Burn — Pauper | m0torhead, Top 4 October 1 Pauper Challenge


The second is Prosperous Pirates. Using the Mnemonic Wall-Ghostly Flicker loop with Sunscape Familiar, Prosperous Pirates can generate an unbound amount of mana. Similar iterations of this combo have been oppressive in the past but Pirate Flicker is slower than its ancestors. Because the deck has to dedicate so many slots to achieving its combo it has minimal defenses. All that being said this would still be a deck I would watch moving into 2018.


The Standard releases had a hard task this year. Not only did Modern Masters 2017 provide three key cards in Augur of Bolas, Burning-Tree Emissary, and Dinrova Horror, but Treasure Chests gave the format Ash Barrens, Palace Sentinels, and Thorn of the Black Rose. Frankly that would have been enough to render Standard second fiddle but then came Iconic Masters. The second reprint set of the year gave Pauper two more options that gave established decks something new to write home about.

Seeker of the Way gave Boros Monarch another option. The Khans of Tarkir downshift made it easier for the deck to go aggressive and apply pressure. While Boros Monarch did not need help in the early game, the addition of Seeker gave the strategy another dimension. Seeker is still new to the format and has yet to find a solid home. At this point, Boros Monarch has been the place where Seeker of the Way has found the most success.


Lead the Stampede rounds out the impact cards from 2017. The sorcery allows creature heavy decks the opportunity to draw five cards for 3 mana. While a deck has to be heavily biased toward creatures for this to even be a possibility Pauper had a perfect candidate in Elves. Elves already had a place in the metagame by virtue of a strong Delver matchup. Like Stompy the deck could produce more threats than the Blue deck could answer. But Elves had the added dimension of being able to reload with Distant Melody. Lead the Stampede helped the deck reduce the reliance on Blue while not losing the ability to draw into gas. Elves has not become the best deck in the format but has established itself as a constant metagame presence.


Pauper realigned itself around Stompy in 2017. Whereas the format used to use Delver as a baseline that is no longer the case. With this new baseline Pauper has found new extremes. Stompy may be the litmus test but at the moment playing with Gush, Tron, or the Monarch are the most powerful things you can do. Stompy may not be able to do any of these but it can race. The only way you can do powerful things is if you can survive this onslaught. And that is what we have seen in 2017.

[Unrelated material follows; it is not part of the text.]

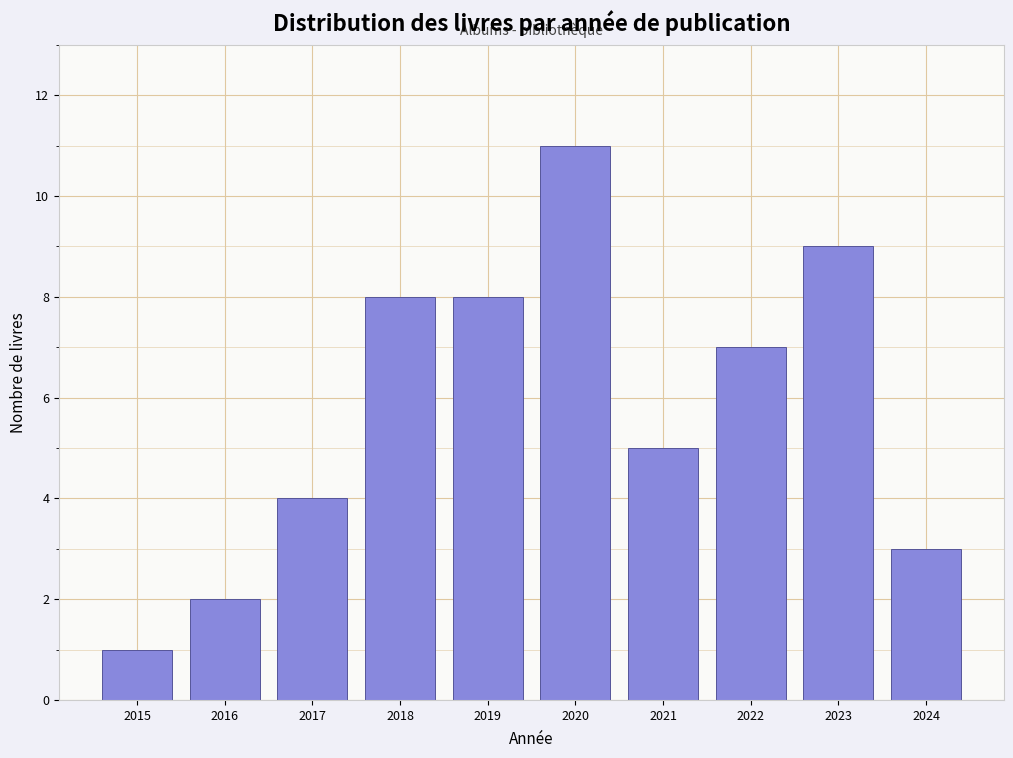

Reading right to left, what are all the values shown in this chart?

3	9	7	5	11	8	8	4	2	1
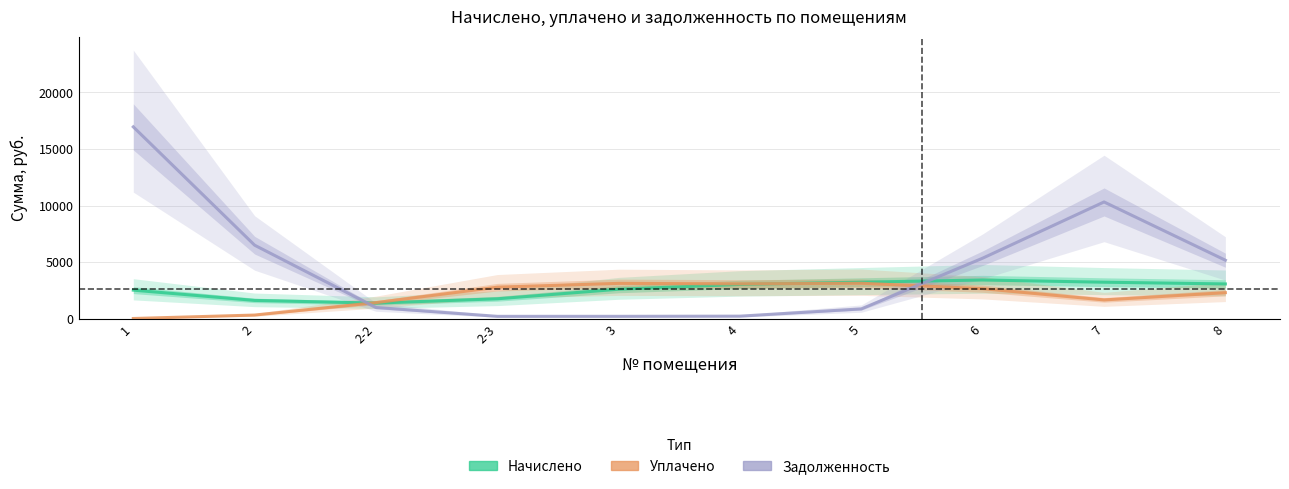

What is the difference between the second highest and second lowest values in the задолженность series?

10106.6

What does 2018 hold for Pauper? First off, we are going to see more events. ChannelFireball will be hosting paper events are Grand Prix in January and if they prove successful more could be on the way. We will also be getting another reprint set in 25th Anniversary Masters. And there will be more Leagues and more Challenges. 2018 could be the best year for Pauper and I can’t wait to experience it. Can you?